La grande beauté.
Si on ne cherchait dans le cinéma que l’intérêt d’un scénario et l’intelligence d’une histoire, il est fort à parier que La comtesse aux pieds nus n’aurait pas laissé grande trace dans la mémoire des amateurs. Hollywood a produit à foison des mélodrames flamboyants aussi chargés de poncifs (infirmités cachées, révélations morbides, désespoirs accablants) qu’un cargo chinois de conteneurs pleins à craquer de bimbeloterie.

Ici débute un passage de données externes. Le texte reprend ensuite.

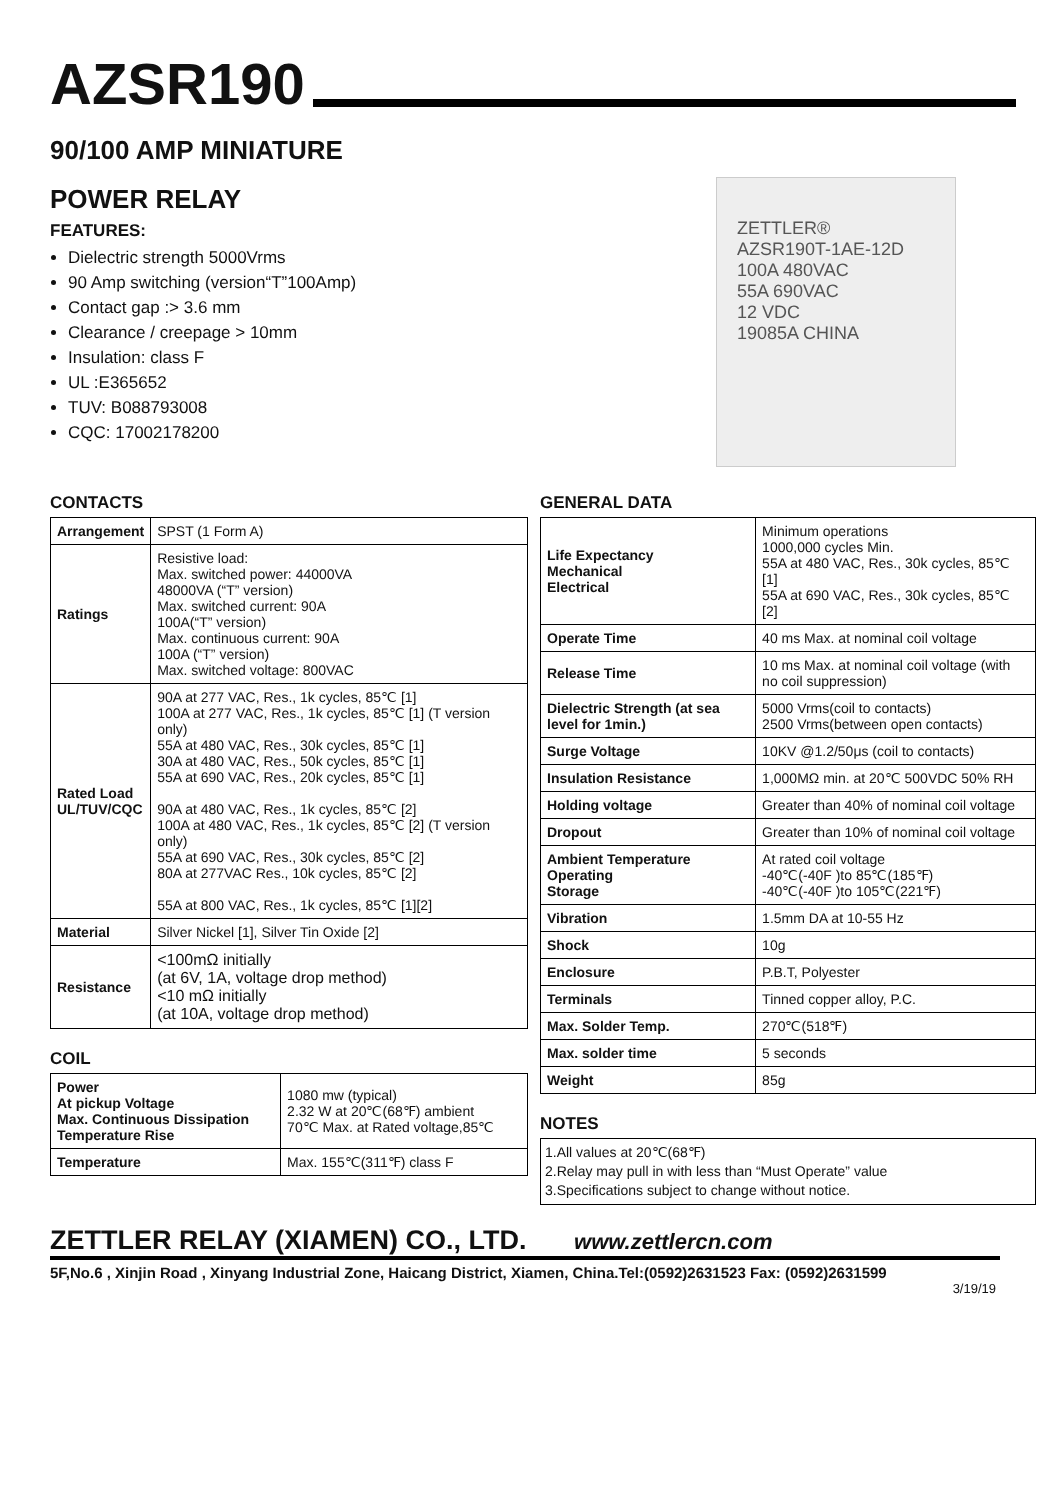AZSR190
90/100 AMP MINIATURE
POWER RELAY
FEATURES:
Dielectric strength 5000Vrms
90 Amp switching (version“T”100Amp)
Contact gap :> 3.6 mm
Clearance / creepage > 10mm
Insulation: class F
UL :E365652
TUV: B088793008
CQC: 17002178200
ZETTLER®
AZSR190T-1AE-12D
100A 480VAC
55A 690VAC
12 VDC
19085A CHINA
CONTACTS
| Arrangement | SPST (1 Form A) |
| Ratings | Resistive load: Max. switched power: 44000VA 48000VA (“T” version) Max. switched current: 90A 100A(“T” version) Max. continuous current: 90A 100A (“T” version) Max. switched voltage: 800VAC |
| Rated Load UL/TUV/CQC | 90A at 277 VAC, Res., 1k cycles, 85℃ [1] 100A at 277 VAC, Res., 1k cycles, 85℃ [1] (T version only) 55A at 480 VAC, Res., 30k cycles, 85℃ [1] 30A at 480 VAC, Res., 50k cycles, 85℃ [1] 55A at 690 VAC, Res., 20k cycles, 85℃ [1] 90A at 480 VAC, Res., 1k cycles, 85℃ [2] 100A at 480 VAC, Res., 1k cycles, 85℃ [2] (T version only) 55A at 690 VAC, Res., 30k cycles, 85℃ [2] 80A at 277VAC Res., 10k cycles, 85℃ [2] 55A at 800 VAC, Res., 1k cycles, 85℃ [1][2] |
| Material | Silver Nickel [1], Silver Tin Oxide [2] |
| Resistance | <100mΩ initially (at 6V, 1A, voltage drop method) <10 mΩ initially (at 10A, voltage drop method) |
COIL
| Power At pickup Voltage Max. Continuous Dissipation Temperature Rise | 1080 mw (typical) 2.32 W at 20℃(68℉) ambient 70℃ Max. at Rated voltage,85℃ |
| Temperature | Max. 155℃(311℉) class F |
GENERAL DATA
| Life Expectancy Mechanical Electrical | Minimum operations 1000,000 cycles Min. 55A at 480 VAC, Res., 30k cycles, 85℃ [1] 55A at 690 VAC, Res., 30k cycles, 85℃ [2] |
| Operate Time | 40 ms Max. at nominal coil voltage |
| Release Time | 10 ms Max. at nominal coil voltage (with no coil suppression) |
| Dielectric Strength (at sea level for 1min.) | 5000 Vrms(coil to contacts) 2500 Vrms(between open contacts) |
| Surge Voltage | 10KV @1.2/50μs (coil to contacts) |
| Insulation Resistance | 1,000MΩ min. at 20℃ 500VDC 50% RH |
| Holding voltage | Greater than 40% of nominal coil voltage |
| Dropout | Greater than 10% of nominal coil voltage |
| Ambient Temperature Operating Storage | At rated coil voltage -40℃(-40F )to 85℃(185℉) -40℃(-40F )to 105℃(221℉) |
| Vibration | 1.5mm DA at 10-55 Hz |
| Shock | 10g |
| Enclosure | P.B.T, Polyester |
| Terminals | Tinned copper alloy, P.C. |
| Max. Solder Temp. | 270℃(518℉) |
| Max. solder time | 5 seconds |
| Weight | 85g |
NOTES
1.All values at 20℃(68℉)
2.Relay may pull in with less than “Must Operate” value
3.Specifications subject to change without notice.
ZETTLER RELAY (XIAMEN) CO., LTD. www.zettlercn.com
5F,No.6 , Xinjin Road , Xinyang Industrial Zone, Haicang District, Xiamen, China.Tel:(0592)2631523 Fax: (0592)2631599
3/19/19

Ce sont là quelques uns des ressorts les plus éculés des romans de gare, débités à la pelle et oubliés au fur et à mesure. Ceci à moins d’être sauvés par le talent de Joseph Mankiewicz et les chatoiements éblouissants du Technicolor de la haute époque. Ce qui est déjà un point très positif. Si l’on ajoute la présence (un peu trop lointaine, trop effacée, néanmoins) d’Humphrey Bogart, qui ne laisse jamais indifférent, on commence à positiver les choses.

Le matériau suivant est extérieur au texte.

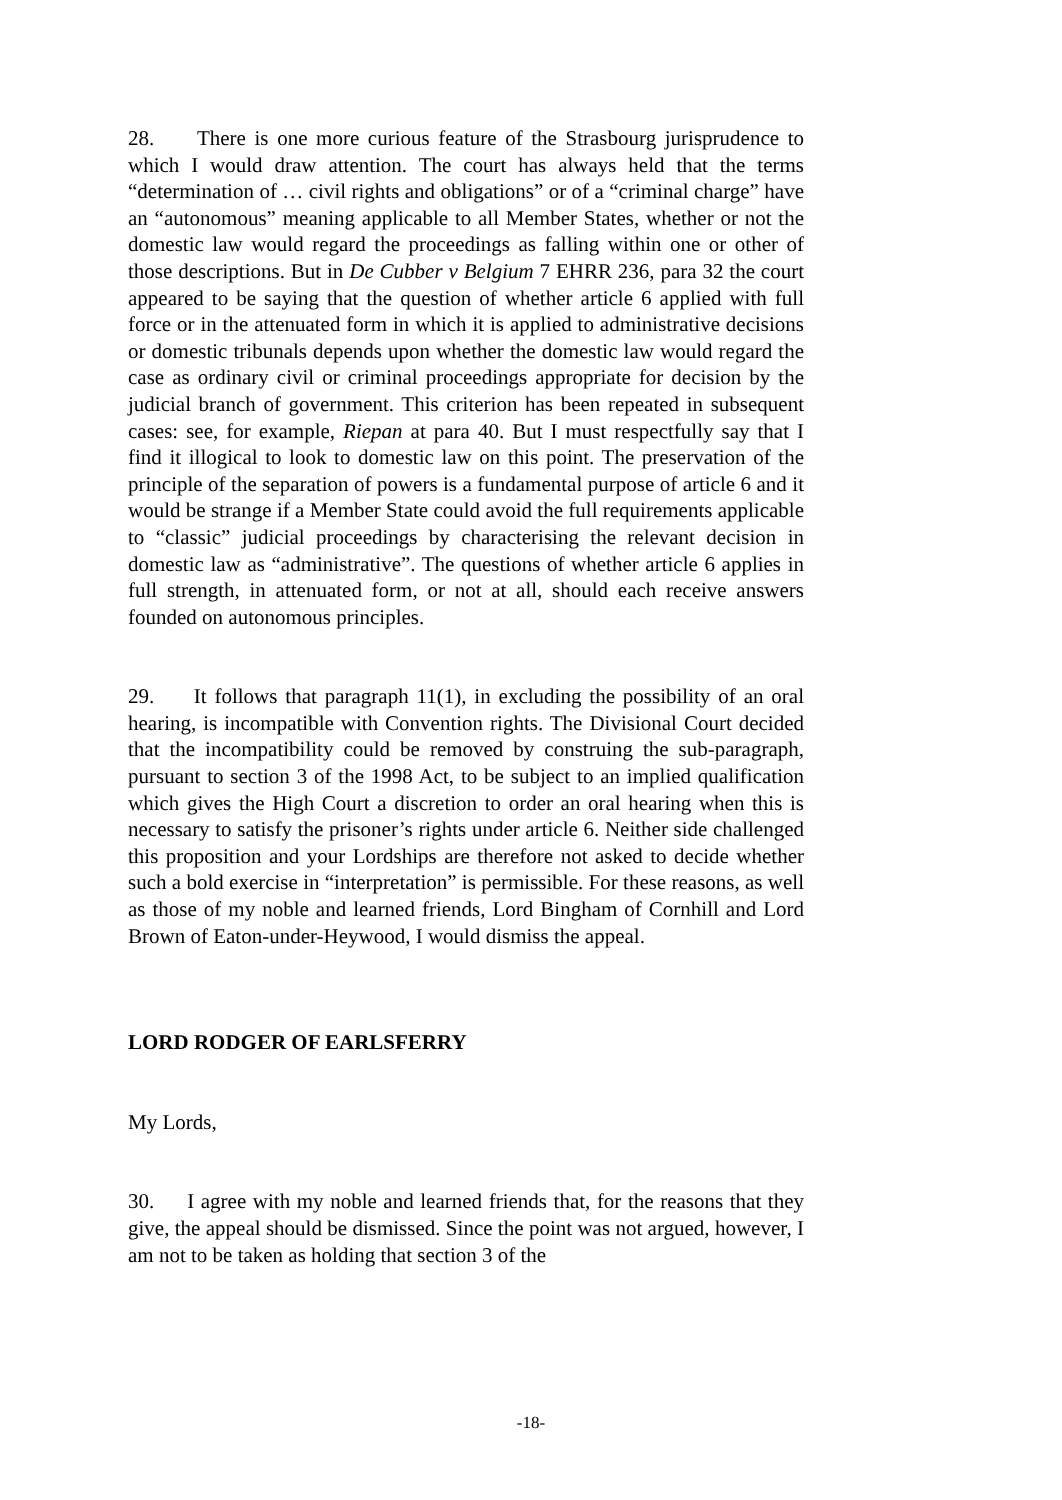28. There is one more curious feature of the Strasbourg jurisprudence to which I would draw attention. The court has always held that the terms “determination of … civil rights and obligations” or of a “criminal charge” have an “autonomous” meaning applicable to all Member States, whether or not the domestic law would regard the proceedings as falling within one or other of those descriptions. But in De Cubber v Belgium 7 EHRR 236, para 32 the court appeared to be saying that the question of whether article 6 applied with full force or in the attenuated form in which it is applied to administrative decisions or domestic tribunals depends upon whether the domestic law would regard the case as ordinary civil or criminal proceedings appropriate for decision by the judicial branch of government. This criterion has been repeated in subsequent cases: see, for example, Riepan at para 40. But I must respectfully say that I find it illogical to look to domestic law on this point. The preservation of the principle of the separation of powers is a fundamental purpose of article 6 and it would be strange if a Member State could avoid the full requirements applicable to “classic” judicial proceedings by characterising the relevant decision in domestic law as “administrative”. The questions of whether article 6 applies in full strength, in attenuated form, or not at all, should each receive answers founded on autonomous principles.
29. It follows that paragraph 11(1), in excluding the possibility of an oral hearing, is incompatible with Convention rights. The Divisional Court decided that the incompatibility could be removed by construing the sub-paragraph, pursuant to section 3 of the 1998 Act, to be subject to an implied qualification which gives the High Court a discretion to order an oral hearing when this is necessary to satisfy the prisoner’s rights under article 6. Neither side challenged this proposition and your Lordships are therefore not asked to decide whether such a bold exercise in “interpretation” is permissible. For these reasons, as well as those of my noble and learned friends, Lord Bingham of Cornhill and Lord Brown of Eaton-under-Heywood, I would dismiss the appeal.
LORD RODGER OF EARLSFERRY
My Lords,
30. I agree with my noble and learned friends that, for the reasons that they give, the appeal should be dismissed. Since the point was not argued, however, I am not to be taken as holding that section 3 of the
-18-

Et puis, dans presque toutes les séquences, la grâce charnelle d’Ava Gardner, plus bel animal du monde, à l’époque et pour toujours… Le film baisse grandement de ton, dès qu’elle n’est plus dans l’espace de l’écran et tend à redevenir un beau sujet décoratif et vain. Et toc ! Elle est là à nouveau, et on en est confondu.Je crois avoir compris que des tas d’actrices, certaines importantes, comme Rita Hayworth et Elizabeth Taylor ont failli avoir le rôle, mais que Mankiewicz, auteur du scénario, souhaitait de toute éternité faire incarner Maria Vargas par Ava Gardner ; je ne suis pas plus certain que ça de ce que j’avance, mais il est extrêmement possible que le réalisateur, en écrivant les scènes, songeait à elle, tant le rôle lui est presque évidence.
Cela écrit, lorsque de temps à autre on sort de la sidération sensuelle dans quoi vous a plongé l’actrice, on trouve tout de même que c’est plutôt ennuyeux, malgré la beauté de la Riviera.